### The records

_____

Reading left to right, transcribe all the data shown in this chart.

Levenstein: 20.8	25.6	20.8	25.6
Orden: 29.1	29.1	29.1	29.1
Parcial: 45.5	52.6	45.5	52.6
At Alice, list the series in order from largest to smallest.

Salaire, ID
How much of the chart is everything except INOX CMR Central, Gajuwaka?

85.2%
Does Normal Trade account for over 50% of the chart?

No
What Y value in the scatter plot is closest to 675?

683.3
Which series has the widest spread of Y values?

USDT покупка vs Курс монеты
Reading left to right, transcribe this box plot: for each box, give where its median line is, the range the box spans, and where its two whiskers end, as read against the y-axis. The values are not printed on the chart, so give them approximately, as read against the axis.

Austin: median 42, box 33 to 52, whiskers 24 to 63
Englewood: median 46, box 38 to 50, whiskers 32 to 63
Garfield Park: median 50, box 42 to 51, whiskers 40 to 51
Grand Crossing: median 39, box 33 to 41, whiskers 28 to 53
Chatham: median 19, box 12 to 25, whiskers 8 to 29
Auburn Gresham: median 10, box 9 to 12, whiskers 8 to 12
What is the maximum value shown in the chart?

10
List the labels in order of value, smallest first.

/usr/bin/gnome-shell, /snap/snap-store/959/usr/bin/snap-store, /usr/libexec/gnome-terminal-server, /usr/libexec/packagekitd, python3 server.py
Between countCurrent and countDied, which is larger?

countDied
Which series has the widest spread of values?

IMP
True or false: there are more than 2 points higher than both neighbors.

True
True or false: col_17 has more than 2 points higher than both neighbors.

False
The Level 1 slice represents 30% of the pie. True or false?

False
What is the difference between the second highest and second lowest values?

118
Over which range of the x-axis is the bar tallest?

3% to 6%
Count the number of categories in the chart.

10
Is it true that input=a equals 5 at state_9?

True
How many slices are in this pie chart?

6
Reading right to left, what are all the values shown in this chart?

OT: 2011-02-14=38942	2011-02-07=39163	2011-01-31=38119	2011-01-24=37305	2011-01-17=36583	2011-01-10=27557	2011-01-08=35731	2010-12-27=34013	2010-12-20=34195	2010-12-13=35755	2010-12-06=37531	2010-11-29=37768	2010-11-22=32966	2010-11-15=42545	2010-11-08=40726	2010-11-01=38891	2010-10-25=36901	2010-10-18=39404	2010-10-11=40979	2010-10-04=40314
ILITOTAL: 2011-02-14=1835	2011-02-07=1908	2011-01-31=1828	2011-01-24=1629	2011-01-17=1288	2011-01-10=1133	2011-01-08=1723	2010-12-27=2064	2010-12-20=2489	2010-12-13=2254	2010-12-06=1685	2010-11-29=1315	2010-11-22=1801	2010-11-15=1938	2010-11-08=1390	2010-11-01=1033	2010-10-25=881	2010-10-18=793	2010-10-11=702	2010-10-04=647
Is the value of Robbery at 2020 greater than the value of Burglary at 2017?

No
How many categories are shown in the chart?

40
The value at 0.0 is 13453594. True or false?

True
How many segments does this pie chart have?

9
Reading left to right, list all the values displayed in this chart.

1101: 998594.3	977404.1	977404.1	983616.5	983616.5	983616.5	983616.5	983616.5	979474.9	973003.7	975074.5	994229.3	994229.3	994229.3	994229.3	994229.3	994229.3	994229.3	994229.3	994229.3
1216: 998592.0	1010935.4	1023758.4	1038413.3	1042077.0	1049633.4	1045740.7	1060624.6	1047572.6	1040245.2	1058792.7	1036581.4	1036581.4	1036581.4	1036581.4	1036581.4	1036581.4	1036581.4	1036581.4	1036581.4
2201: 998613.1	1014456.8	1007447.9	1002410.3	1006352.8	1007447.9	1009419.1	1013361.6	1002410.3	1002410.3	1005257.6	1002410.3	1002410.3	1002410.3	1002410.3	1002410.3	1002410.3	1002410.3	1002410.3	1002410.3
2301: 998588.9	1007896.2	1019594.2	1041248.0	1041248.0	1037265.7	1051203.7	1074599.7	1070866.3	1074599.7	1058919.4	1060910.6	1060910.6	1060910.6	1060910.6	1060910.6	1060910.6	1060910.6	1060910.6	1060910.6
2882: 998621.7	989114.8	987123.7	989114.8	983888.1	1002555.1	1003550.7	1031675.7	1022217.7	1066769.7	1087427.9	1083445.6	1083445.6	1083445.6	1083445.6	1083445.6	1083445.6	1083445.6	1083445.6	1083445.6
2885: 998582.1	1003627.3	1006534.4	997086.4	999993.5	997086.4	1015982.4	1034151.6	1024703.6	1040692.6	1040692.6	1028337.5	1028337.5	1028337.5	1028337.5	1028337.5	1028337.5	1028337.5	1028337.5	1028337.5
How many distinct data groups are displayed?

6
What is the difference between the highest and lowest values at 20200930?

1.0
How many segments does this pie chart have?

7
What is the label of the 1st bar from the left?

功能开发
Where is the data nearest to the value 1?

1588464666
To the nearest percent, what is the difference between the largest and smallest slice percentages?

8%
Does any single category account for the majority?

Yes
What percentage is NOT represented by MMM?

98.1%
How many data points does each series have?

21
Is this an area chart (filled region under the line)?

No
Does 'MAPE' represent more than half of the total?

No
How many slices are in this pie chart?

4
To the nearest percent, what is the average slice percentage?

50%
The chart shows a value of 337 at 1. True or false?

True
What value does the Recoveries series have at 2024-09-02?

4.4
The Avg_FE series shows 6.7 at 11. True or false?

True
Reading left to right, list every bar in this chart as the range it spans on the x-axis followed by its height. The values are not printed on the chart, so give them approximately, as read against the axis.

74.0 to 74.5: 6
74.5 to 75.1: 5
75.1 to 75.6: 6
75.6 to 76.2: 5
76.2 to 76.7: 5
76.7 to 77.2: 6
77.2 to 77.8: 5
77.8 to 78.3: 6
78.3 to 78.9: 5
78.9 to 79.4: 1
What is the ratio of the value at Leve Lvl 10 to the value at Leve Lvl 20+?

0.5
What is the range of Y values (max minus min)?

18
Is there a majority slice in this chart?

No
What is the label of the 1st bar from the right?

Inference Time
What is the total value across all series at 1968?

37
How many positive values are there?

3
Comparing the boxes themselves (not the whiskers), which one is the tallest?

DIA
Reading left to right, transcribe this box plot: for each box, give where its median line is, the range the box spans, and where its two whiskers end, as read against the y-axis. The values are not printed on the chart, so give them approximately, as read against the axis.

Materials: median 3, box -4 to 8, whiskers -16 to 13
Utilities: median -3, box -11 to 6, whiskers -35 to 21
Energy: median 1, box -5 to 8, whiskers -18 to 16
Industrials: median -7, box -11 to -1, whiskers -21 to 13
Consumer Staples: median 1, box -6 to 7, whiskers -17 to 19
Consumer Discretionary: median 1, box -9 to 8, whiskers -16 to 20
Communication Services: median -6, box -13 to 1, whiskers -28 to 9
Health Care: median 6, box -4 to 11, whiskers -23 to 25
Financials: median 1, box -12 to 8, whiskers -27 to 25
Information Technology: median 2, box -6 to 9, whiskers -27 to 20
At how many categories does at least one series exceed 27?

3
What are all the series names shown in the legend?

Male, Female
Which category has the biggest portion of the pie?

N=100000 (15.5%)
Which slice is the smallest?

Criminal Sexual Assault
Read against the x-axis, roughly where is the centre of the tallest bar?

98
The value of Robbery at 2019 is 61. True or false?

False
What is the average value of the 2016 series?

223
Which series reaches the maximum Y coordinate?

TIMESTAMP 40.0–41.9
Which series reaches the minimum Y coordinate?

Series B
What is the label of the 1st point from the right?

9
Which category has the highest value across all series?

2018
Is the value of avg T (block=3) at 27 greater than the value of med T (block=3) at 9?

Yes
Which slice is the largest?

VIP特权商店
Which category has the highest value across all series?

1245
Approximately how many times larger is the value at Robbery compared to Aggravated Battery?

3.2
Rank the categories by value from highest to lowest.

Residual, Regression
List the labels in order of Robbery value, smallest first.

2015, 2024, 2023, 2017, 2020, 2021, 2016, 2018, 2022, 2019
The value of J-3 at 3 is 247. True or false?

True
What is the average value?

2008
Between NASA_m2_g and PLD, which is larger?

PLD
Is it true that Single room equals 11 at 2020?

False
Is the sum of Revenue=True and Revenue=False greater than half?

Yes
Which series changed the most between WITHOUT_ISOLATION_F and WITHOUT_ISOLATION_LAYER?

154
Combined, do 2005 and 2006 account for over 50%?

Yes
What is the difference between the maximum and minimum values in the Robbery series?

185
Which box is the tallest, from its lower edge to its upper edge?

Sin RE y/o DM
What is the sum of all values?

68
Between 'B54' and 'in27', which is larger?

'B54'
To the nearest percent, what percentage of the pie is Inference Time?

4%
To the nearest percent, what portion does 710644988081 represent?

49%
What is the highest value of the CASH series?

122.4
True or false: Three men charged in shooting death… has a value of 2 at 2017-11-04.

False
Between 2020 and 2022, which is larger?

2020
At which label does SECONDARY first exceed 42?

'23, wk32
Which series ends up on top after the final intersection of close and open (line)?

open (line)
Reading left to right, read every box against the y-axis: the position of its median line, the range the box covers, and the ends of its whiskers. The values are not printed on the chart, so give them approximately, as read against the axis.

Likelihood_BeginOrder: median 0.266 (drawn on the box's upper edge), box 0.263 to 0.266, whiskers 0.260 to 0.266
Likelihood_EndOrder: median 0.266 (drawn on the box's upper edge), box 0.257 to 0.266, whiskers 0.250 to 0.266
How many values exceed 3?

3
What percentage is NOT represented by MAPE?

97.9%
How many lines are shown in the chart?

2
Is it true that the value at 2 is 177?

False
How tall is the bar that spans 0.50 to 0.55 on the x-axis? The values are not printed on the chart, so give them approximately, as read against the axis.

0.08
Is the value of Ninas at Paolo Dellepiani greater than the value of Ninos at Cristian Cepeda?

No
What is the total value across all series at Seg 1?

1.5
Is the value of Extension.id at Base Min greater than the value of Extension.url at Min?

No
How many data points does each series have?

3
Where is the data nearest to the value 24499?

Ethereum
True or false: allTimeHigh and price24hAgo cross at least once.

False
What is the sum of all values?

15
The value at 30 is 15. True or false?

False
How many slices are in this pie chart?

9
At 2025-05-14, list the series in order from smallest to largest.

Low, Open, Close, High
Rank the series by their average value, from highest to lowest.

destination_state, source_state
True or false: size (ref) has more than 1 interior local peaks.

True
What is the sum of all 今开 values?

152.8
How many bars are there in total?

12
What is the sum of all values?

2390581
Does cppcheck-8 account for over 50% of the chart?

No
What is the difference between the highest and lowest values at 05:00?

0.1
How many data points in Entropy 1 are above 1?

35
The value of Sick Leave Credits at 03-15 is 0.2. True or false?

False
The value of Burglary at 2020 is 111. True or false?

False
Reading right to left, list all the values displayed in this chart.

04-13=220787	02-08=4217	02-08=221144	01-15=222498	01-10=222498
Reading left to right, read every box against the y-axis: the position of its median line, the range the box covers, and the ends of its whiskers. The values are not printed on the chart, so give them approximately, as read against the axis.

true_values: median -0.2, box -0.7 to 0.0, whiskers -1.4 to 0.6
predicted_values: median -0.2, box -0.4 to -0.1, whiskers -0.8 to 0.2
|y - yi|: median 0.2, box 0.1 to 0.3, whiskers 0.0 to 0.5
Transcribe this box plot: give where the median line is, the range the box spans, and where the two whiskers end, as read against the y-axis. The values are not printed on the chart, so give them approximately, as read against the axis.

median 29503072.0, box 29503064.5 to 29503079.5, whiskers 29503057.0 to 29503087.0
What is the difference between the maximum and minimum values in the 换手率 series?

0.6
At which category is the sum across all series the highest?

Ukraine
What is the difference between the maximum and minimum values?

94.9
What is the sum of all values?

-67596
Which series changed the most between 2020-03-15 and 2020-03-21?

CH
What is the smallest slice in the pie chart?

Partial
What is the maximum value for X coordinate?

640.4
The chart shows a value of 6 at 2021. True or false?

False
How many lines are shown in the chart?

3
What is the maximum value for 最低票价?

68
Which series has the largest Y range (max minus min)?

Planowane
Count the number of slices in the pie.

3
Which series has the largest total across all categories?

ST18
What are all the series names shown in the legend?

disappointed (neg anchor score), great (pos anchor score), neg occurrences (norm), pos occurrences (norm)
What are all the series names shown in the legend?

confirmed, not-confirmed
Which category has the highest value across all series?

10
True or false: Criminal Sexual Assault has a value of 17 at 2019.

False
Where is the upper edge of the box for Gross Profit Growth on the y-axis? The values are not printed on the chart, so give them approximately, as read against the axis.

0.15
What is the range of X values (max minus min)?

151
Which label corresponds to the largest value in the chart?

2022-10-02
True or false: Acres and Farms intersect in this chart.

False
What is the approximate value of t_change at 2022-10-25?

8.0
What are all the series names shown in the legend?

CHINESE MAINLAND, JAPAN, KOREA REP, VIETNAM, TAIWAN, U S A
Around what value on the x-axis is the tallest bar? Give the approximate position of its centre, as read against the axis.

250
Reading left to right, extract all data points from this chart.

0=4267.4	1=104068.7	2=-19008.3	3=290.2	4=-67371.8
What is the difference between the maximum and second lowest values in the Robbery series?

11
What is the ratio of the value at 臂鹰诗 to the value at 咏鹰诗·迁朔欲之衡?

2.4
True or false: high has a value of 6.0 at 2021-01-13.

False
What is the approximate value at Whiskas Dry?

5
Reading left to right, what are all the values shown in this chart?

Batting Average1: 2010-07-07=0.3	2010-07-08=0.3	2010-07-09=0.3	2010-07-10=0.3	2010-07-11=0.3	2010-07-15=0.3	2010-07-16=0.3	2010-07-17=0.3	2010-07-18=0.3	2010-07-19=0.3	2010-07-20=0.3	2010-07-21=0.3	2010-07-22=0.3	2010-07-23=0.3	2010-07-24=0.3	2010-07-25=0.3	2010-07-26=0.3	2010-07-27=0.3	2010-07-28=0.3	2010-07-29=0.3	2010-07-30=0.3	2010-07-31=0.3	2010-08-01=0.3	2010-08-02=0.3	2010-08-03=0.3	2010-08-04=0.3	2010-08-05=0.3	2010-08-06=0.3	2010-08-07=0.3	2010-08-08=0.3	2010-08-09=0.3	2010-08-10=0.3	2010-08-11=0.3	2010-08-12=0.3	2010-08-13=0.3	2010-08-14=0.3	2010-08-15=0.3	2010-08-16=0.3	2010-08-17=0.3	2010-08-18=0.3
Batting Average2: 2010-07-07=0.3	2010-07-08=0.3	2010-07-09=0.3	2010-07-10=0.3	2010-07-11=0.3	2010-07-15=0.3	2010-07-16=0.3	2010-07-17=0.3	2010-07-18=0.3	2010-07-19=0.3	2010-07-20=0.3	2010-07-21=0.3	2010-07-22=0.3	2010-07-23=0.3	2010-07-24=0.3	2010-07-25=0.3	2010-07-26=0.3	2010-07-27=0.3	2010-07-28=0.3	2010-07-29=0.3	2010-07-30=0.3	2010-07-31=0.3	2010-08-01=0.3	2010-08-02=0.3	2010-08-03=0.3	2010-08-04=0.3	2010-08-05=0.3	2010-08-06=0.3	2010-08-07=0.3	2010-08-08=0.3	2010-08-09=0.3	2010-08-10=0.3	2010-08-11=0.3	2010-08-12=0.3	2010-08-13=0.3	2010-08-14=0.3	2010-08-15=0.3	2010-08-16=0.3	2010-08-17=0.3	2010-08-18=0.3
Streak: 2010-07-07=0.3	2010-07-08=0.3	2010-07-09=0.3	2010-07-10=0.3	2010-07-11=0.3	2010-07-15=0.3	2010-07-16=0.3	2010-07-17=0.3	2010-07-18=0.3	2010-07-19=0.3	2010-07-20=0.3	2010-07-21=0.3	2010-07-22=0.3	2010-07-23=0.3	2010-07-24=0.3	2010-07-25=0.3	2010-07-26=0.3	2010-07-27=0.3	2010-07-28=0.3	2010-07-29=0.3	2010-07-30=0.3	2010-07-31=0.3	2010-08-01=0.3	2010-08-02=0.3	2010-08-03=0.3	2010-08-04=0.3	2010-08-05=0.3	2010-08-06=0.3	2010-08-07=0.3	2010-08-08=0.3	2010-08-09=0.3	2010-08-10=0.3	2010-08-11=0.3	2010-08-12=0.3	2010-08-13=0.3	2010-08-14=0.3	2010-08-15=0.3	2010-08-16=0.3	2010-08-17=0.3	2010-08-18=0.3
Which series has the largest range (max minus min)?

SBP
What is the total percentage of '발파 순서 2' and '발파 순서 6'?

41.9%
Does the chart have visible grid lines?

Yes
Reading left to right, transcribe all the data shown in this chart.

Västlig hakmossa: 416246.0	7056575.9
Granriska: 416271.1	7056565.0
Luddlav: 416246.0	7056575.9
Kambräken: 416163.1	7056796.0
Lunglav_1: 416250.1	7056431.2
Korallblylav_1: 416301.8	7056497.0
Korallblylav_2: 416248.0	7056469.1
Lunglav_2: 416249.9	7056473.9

_____

### Your task
Pick out each line in the items above that contains the string "Batting", and copy those lines.

### Solution
Batting Average1: 2010-07-07=0.3	2010-07-08=0.3	2010-07-09=0.3	2010-07-10=0.3	2010-07-11=0.3	2010-07-15=0.3	2010-07-16=0.3	2010-07-17=0.3	2010-07-18=0.3	2010-07-19=0.3	2010-07-20=0.3	2010-07-21=0.3	2010-07-22=0.3	2010-07-23=0.3	2010-07-24=0.3	2010-07-25=0.3	2010-07-26=0.3	2010-07-27=0.3	2010-07-28=0.3	2010-07-29=0.3	2010-07-30=0.3	2010-07-31=0.3	2010-08-01=0.3	2010-08-02=0.3	2010-08-03=0.3	2010-08-04=0.3	2010-08-05=0.3	2010-08-06=0.3	2010-08-07=0.3	2010-08-08=0.3	2010-08-09=0.3	2010-08-10=0.3	2010-08-11=0.3	2010-08-12=0.3	2010-08-13=0.3	2010-08-14=0.3	2010-08-15=0.3	2010-08-16=0.3	2010-08-17=0.3	2010-08-18=0.3
Batting Average2: 2010-07-07=0.3	2010-07-08=0.3	2010-07-09=0.3	2010-07-10=0.3	2010-07-11=0.3	2010-07-15=0.3	2010-07-16=0.3	2010-07-17=0.3	2010-07-18=0.3	2010-07-19=0.3	2010-07-20=0.3	2010-07-21=0.3	2010-07-22=0.3	2010-07-23=0.3	2010-07-24=0.3	2010-07-25=0.3	2010-07-26=0.3	2010-07-27=0.3	2010-07-28=0.3	2010-07-29=0.3	2010-07-30=0.3	2010-07-31=0.3	2010-08-01=0.3	2010-08-02=0.3	2010-08-03=0.3	2010-08-04=0.3	2010-08-05=0.3	2010-08-06=0.3	2010-08-07=0.3	2010-08-08=0.3	2010-08-09=0.3	2010-08-10=0.3	2010-08-11=0.3	2010-08-12=0.3	2010-08-13=0.3	2010-08-14=0.3	2010-08-15=0.3	2010-08-16=0.3	2010-08-17=0.3	2010-08-18=0.3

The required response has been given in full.